Den Schluss bildete nicht die älteste Geigerin, sondern die begabteste: Die elfjährige Gröbenzellerin Maya Wichert musizierte bei absoluter Stille im Saal die Carmen-Fantasie von Pablo de Sarasate. Ihre Finger setzten wie kleine Hämmerchen auf den Saiten ihrer Geige auf und ermöglichten in unglaublicher Präzision auch die Kombination aus gestrichenen und gezupften Tönen. Ausgedehnte Flageolett-Passagen unterstrichen den virtuosen Anspruch des Stücks.

Für den Zuschauer ergab sich dadurch eine unauflösliche Diskrepanz zwischen dem Alter der Geigerin und ihrem reifen musikalischen Vortrag. Maya ist Jungstudentin an der Münchner Musikhochschule in der Klasse von Sonja Korkeala.

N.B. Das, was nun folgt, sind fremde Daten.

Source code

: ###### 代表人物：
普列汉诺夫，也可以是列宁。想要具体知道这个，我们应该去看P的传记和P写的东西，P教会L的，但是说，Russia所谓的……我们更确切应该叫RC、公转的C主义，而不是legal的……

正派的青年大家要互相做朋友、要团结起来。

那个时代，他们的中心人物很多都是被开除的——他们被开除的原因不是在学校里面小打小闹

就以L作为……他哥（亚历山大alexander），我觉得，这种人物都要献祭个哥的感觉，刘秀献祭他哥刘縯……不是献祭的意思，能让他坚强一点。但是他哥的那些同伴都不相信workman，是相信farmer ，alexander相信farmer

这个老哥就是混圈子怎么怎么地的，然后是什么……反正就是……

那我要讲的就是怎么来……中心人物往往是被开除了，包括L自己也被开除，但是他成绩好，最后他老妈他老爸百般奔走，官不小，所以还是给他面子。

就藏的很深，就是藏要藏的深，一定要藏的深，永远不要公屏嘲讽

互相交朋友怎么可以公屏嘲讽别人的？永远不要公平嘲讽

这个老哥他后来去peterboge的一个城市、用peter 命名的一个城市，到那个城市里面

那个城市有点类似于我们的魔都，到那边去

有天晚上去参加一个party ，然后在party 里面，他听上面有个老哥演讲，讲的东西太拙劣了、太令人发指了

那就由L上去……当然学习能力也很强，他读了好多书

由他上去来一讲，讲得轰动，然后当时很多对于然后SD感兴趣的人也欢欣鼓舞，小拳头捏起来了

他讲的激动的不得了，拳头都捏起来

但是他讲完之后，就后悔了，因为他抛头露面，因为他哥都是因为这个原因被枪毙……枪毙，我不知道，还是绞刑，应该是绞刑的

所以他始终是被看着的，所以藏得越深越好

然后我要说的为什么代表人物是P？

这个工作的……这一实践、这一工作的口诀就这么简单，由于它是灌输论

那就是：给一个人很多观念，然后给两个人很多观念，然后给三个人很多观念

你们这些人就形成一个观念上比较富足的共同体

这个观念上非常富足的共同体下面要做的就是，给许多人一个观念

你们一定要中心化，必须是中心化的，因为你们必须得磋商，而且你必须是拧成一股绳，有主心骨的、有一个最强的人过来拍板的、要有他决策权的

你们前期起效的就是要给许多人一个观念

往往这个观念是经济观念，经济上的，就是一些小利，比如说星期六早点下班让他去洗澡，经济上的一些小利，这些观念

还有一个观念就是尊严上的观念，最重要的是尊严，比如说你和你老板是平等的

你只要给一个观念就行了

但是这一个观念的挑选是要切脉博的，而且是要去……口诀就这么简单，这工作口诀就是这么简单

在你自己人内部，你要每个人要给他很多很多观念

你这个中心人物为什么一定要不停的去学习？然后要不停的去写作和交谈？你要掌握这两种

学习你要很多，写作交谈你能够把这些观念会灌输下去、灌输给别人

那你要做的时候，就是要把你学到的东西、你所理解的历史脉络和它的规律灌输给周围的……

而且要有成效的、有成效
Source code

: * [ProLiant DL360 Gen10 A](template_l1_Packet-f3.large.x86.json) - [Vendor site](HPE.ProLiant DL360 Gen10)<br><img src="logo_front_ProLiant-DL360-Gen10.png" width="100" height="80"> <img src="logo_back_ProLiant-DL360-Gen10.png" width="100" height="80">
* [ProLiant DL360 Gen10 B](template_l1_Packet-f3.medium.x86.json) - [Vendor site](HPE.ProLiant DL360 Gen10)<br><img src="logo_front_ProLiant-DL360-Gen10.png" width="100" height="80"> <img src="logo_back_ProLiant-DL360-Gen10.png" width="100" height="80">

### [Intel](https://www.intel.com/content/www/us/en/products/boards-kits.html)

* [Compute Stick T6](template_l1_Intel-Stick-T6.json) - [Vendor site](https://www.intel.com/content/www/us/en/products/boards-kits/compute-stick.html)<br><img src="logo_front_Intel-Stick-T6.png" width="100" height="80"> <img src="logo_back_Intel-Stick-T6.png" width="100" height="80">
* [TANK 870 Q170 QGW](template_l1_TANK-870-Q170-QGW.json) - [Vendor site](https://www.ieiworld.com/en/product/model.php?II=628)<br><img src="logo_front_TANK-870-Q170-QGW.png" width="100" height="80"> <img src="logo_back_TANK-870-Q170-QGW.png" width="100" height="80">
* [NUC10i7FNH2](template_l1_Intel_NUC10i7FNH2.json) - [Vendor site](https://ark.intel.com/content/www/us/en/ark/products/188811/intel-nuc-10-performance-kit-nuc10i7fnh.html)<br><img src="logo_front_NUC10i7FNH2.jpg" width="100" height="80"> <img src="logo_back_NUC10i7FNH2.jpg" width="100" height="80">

In den Augen ihrer Lehrerin ist sie vergleichbar begabt wie Julia Fischer, die heute auf den großen Bühnen der Welt zu Hause ist und vor einem Vierteljahrhundert ebenfalls bei Korkeala studiert hat. Zu Recht gab es für alle Musiker viel Beifall, der zugleich Ansporn sein dürfte.